Explosion au port de BeyrouthL’enquête reprend après 13 mois de suspension
Malgré une série de poursuites lancées contre lui par des responsables politiques, un juge libanais a décidé d’inculper huit personnes après le drame du 4 août 2020.
Le juge libanais chargé de l’enquête sur l’explosion au port de Beyrouth en 2020 a repris lundi son travail. Les investigations avaient été suspendues pendant 13 mois à cause de pressions politiques. Le 4 août 2020, une énorme explosion avait fait plus de 200 morts et 6500 blessés, et ravagé des quartiers entiers de la capitale libanaise.

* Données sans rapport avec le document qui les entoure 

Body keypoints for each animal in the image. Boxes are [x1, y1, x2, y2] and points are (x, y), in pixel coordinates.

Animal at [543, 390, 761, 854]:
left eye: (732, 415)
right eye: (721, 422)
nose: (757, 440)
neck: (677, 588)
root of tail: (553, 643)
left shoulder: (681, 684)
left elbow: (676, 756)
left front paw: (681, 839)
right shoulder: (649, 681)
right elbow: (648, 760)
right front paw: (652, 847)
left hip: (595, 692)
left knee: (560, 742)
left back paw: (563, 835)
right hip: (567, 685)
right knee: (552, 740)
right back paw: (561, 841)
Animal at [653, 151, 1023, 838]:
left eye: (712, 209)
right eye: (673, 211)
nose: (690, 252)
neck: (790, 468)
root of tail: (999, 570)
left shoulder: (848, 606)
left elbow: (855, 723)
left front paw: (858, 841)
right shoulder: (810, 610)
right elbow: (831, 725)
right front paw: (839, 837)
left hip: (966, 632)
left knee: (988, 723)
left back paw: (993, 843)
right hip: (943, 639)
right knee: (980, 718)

Le juge Tarek Bitar a décidé d’inculper huit personnes, dont deux hauts responsables de sécurité: le directeur de la Sûreté générale, Abbas Ibrahim et le chef de la Sûreté d’État, Tony Saliba. Il a par contre ordonné de libérer cinq personnes, dont l’ancien directeur des Douanes Chafic Merhi, toutes arrêtées depuis le drame.
Poursuites contre le juge
L’explosion a été déclenchée dans un entrepôt abritant des centaines de tonnes de nitrate d’ammonium stockées sans précaution. Elle a été imputée par une grande partie de la population à la corruption et la négligence de la classe dirigeante. Avant la suspension de l’enquête en décembre 2021, le juge Bitar avait voulu interroger Ibrahim et Saliba, alors que plusieurs responsables politiques et de la sécurité étaient soupçonnés d’être au courant de la présence du nitrate d’ammonium et ses dangers.

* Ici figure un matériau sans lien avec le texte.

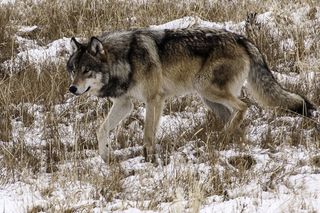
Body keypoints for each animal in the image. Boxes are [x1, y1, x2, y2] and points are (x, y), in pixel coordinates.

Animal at [65, 27, 316, 162]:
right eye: (73, 70)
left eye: (86, 70)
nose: (72, 89)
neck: (125, 59)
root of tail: (242, 39)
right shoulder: (125, 104)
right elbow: (101, 130)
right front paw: (105, 158)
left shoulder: (154, 100)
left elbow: (148, 135)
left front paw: (149, 159)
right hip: (209, 99)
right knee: (238, 118)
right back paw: (229, 141)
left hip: (205, 89)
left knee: (245, 105)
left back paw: (221, 138)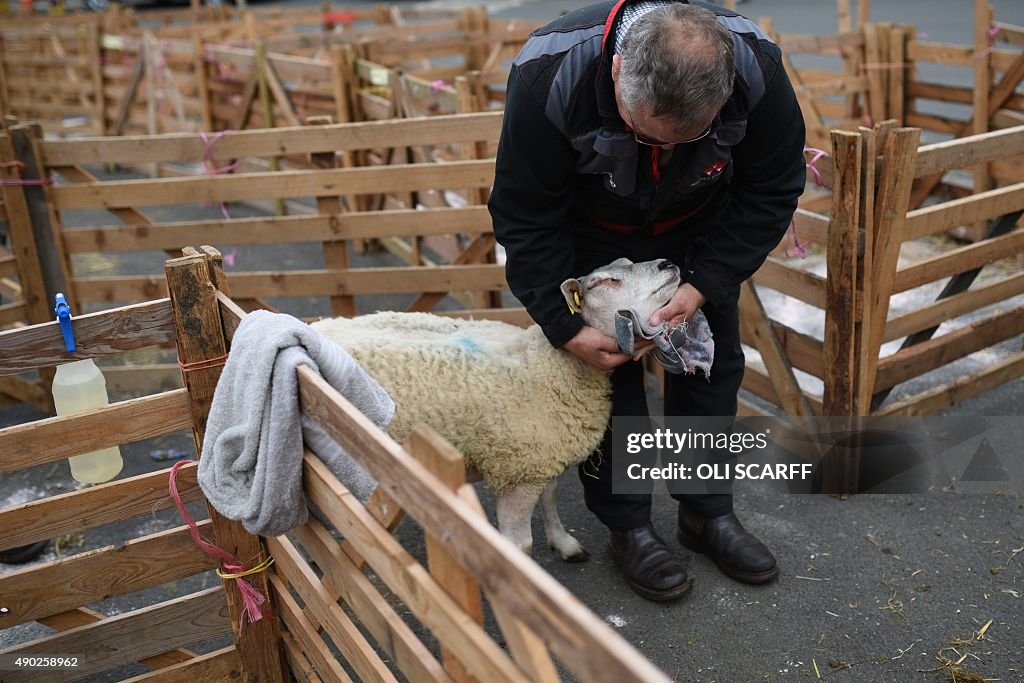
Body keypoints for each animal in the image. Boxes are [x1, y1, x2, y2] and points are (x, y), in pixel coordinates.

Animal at [311, 255, 679, 561]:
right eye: (605, 282)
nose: (667, 263)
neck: (551, 363)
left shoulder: (539, 457)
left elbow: (551, 497)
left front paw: (563, 542)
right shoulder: (516, 471)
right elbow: (519, 546)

L’enquête du juge Bitar avait été bloquée par une série de poursuites lancées contre lui par des responsables politiques et par une campagne dirigée par le puissant Hezbollah pro-iranien, force politique dominante au Liban. «Le juge Bitar a mené une étude juridique, en vertu de laquelle il a pris la décision de reprendre l’enquête malgré les poursuites engagées contre lui», a déclaré un responsable judiciaire sous couvert d’anonymat.
Familles désespérées
Les autorités libanaises ont refusé une enquête internationale, réclamée notamment par les proches des victimes et des organisations de défense des droits humains. Les familles des victimes mènent depuis plus de deux ans un combat incessant pour réclamer justice. Une figure emblématique de leur collectif avait été brièvement arrêtée il y a dix jours pour avoir menacé de «dynamiter le Palais de justice» par désespoir.

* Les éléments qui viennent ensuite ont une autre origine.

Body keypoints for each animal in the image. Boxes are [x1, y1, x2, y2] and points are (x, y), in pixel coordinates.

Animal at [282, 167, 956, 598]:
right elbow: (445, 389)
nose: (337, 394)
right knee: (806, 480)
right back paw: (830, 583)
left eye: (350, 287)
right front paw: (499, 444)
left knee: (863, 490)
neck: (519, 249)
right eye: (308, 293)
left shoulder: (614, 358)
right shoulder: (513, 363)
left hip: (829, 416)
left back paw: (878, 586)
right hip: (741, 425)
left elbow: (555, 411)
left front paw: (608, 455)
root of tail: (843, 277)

Pointées du doigt pour négligence criminelle, les autorités sont accusées par les familles des victimes et des ONG de torpiller l’enquête pour éviter des inculpations. Bitar avait, avant la suspension de l’enquête, tenté d’engager des poursuites contre un ex-Premier ministre, quatre anciens ministres et plusieurs responsables sécuritaires. Mais son travail a été bloqué par une série de poursuites lancées contre lui et par une campagne dirigée par le Hezbollah qui l’a accusé de partialité.